(Saved entries)
+ + +

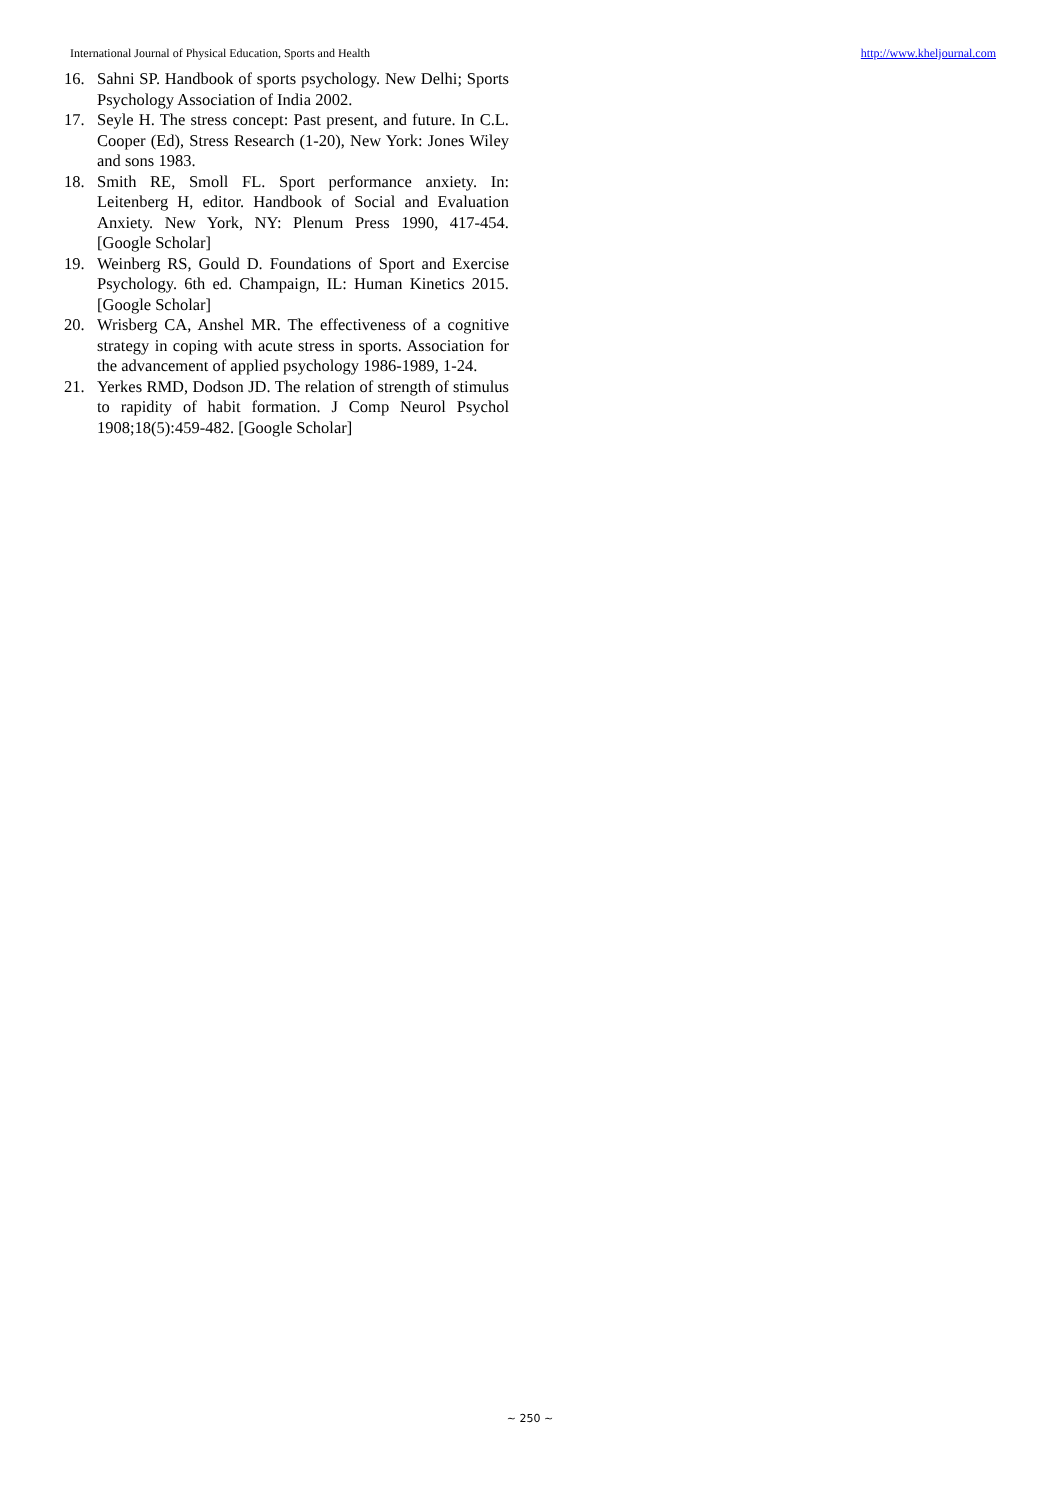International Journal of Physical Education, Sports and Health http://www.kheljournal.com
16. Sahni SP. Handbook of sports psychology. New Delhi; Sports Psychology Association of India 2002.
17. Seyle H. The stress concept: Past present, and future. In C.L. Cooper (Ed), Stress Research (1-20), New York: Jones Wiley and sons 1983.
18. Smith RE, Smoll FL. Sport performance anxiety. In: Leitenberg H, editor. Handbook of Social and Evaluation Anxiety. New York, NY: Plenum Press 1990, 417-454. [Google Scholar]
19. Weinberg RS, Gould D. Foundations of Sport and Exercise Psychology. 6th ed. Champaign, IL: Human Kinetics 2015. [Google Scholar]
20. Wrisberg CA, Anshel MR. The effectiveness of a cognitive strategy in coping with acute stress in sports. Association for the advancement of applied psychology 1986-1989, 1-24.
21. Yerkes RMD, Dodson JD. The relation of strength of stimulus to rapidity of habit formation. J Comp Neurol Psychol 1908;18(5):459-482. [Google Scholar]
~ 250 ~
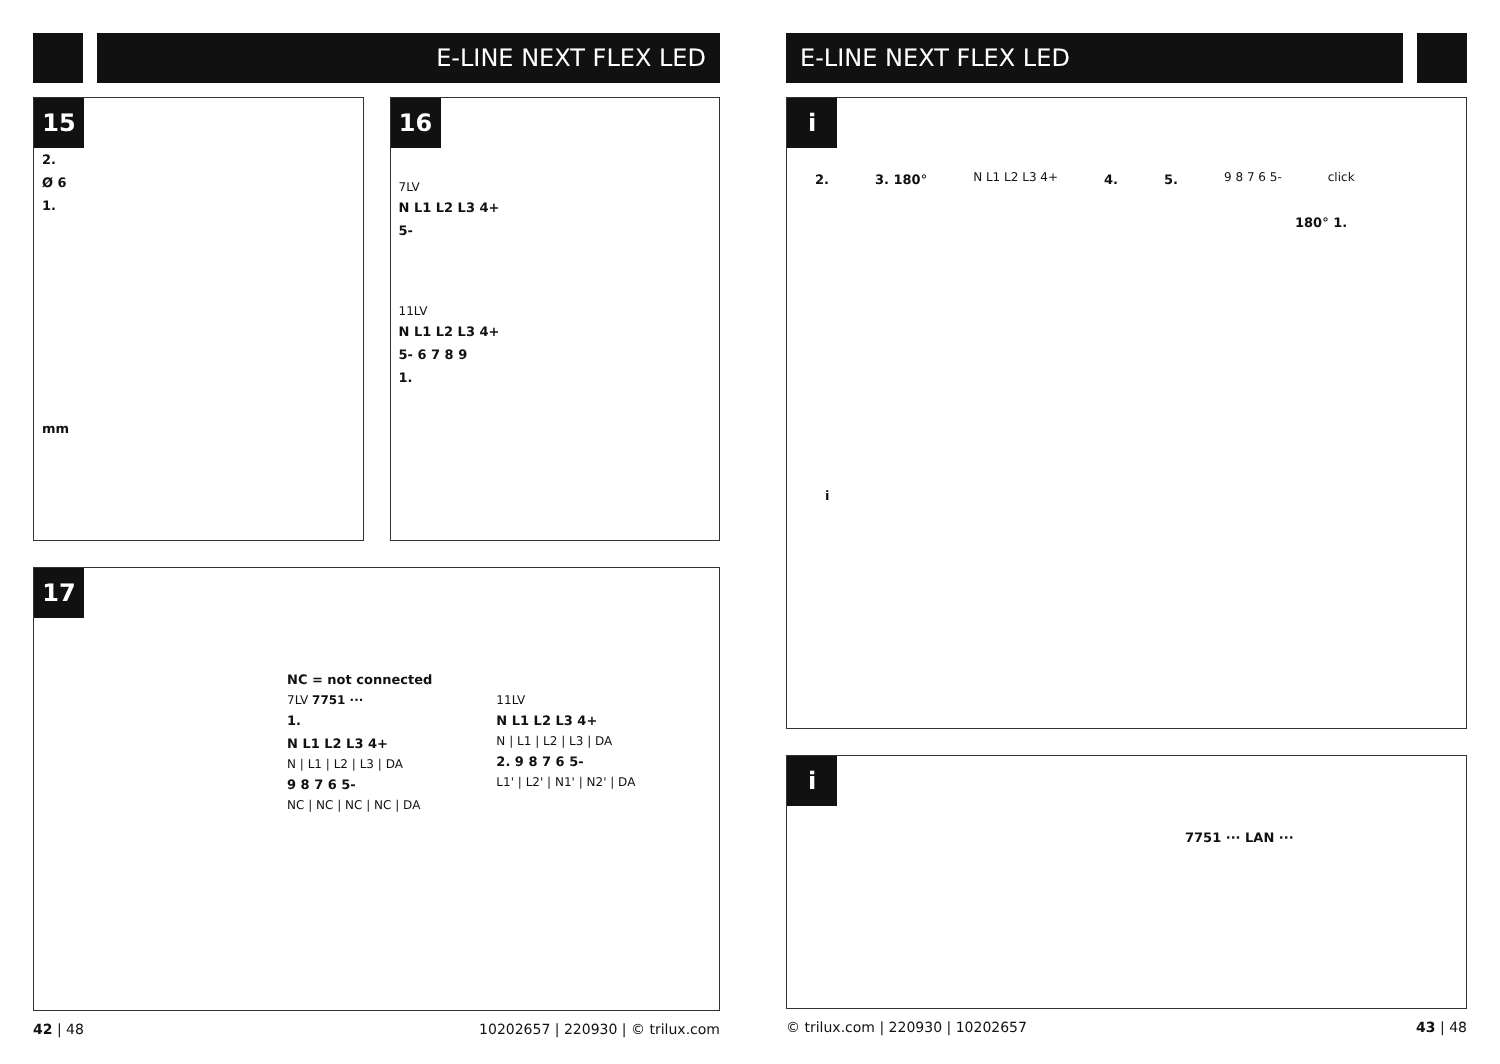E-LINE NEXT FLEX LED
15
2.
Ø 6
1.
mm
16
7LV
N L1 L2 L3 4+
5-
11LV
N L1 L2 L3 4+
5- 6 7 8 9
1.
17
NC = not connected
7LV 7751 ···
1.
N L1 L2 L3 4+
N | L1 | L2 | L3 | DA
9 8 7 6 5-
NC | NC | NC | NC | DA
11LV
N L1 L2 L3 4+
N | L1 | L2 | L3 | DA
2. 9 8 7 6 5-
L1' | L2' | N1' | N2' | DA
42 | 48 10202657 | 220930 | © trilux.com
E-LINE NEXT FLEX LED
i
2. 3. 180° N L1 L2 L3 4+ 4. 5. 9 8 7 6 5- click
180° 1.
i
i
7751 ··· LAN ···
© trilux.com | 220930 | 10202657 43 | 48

+ + +

## Task to complete
The line with "2. 3. 180° N" and all lines after it through the end of the data above: write these out exactly and add nothing.

## Exercise output
2. 3. 180° N L1 L2 L3 4+ 4. 5. 9 8 7 6 5- click
180° 1.
i
i
7751 ··· LAN ···
© trilux.com | 220930 | 10202657 43 | 48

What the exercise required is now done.